• [EXERCISE PROMPT] The string "please" may appear in lines of the listing. Report each line where it does.

• [THE RECORDS]
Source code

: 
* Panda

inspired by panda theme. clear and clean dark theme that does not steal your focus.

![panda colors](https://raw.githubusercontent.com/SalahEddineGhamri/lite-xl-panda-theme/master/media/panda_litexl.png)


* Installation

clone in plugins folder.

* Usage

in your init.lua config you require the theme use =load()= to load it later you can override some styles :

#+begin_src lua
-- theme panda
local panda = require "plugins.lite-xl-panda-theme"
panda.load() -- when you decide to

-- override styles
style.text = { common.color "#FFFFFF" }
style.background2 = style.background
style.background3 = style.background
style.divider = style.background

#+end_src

...

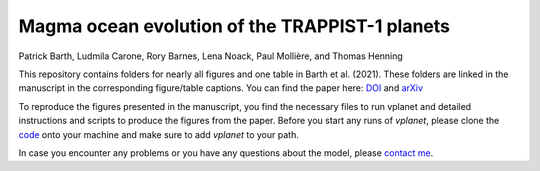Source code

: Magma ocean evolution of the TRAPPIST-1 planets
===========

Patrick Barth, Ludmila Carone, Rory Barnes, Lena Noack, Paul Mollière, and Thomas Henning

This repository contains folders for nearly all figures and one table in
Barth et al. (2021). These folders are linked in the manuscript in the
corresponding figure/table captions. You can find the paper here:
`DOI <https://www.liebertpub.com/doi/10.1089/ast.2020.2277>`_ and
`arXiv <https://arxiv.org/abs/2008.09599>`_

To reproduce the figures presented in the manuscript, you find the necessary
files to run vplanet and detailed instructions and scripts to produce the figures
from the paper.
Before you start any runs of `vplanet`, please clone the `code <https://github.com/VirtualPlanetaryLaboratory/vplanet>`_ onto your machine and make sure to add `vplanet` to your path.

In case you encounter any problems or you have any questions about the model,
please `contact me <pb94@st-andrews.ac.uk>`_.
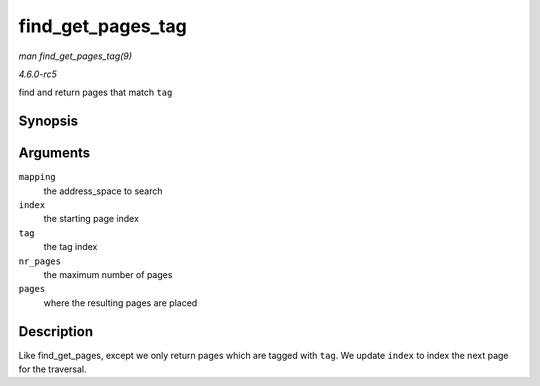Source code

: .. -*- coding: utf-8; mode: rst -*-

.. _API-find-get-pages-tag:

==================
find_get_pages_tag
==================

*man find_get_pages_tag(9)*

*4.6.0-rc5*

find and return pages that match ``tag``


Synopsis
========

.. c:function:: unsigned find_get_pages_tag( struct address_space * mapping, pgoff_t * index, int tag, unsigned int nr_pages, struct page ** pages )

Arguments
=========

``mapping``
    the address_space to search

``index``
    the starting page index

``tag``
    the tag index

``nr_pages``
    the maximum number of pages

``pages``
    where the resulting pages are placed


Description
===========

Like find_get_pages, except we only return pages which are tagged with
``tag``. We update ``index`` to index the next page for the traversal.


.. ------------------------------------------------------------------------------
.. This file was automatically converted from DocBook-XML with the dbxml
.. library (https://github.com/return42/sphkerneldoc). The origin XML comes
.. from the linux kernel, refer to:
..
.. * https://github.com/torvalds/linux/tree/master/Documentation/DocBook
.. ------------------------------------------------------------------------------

• [YOUR SOLUTION]
Before you start any runs of `vplanet`, please clone the `code <https://github.com/VirtualPlanetaryLaboratory/vplanet>`_ onto your machine and make sure to add `vplanet` to your path.
please `contact me <pb94@st-andrews.ac.uk>`_.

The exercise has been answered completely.